LE FEU D'AUTOMNE
(En souvenir du passé!)
Quand les soirs de septembre deviennent frisquets, quand octobre roussit le jardin, s’en reviennent les amis d’automne. Ils savent que la maison abritent une pièce basse, dont on ferme bien les volets lorsqu’il pleut et vente. Et que là, un vieux divan fatigué et robuste, une table basse, des fleurs et un chat silencieux qui a complaisamment lacéré de coups d’ongles le tapis fané, les accueilleront fidèlement.
C’est la salle où l’on cause, où les hommes fument, où l’on boit la bière en parlant de soi. Une pièce pour les amis, resserrée, intime, mais dotée, ô joie, d’une grande cheminée où le bois danse comme un dieu délivré.
- Si je faisais une flambée, qu’en dis-tu ?
C’est le mot du premier arrivant et je dis oui, pour le plaisir de les voir tous s’activer en rond autour de ce feu qui flambe, craque, rougeoie, s’anime tandis que les femmes, assises, regardent et ne font rien.

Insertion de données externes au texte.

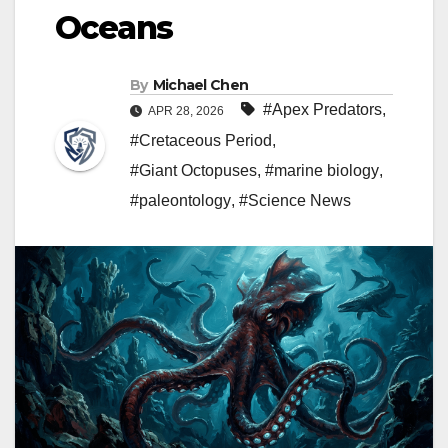
Oceans
By
Michael Chen
#Apex Predators
,
APR 28, 2026
#Cretaceous Period
,
#Giant Octopuses
,
#marine biology
,
#paleontology
,
#Science News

Je n’en connais pas un qui soit indifférent au plaisir de raviver la flamme au soufflet ou de ramener, à l’aide des pinces, une brindille vagabonde. Ils aiment les flambées d’un instinct très ancien, venu du fond des âges et nous savent gr é d’avoir une pièce basse où l’on peut, après avoir mis l’étincelle, étendre les jambes devant l’âtre.
L’amitié se satisfait d’accords tacites. Nous avons en commun tant d’années de jeunesse, tant de souvenirs et tant d’indulgences que le feu d’automne nous rassemble d’un même cœur, simple et tranquille.
Quand ils s’en vont, nos amis laissent des cendres, l’odeur de tabac mêlée à celle des bûches, leur désordre bon enfant et la promesse de revenir. Et ils reviennent. Pour le feu de bois, sans aucun doute. Pour nous aussi, je crois.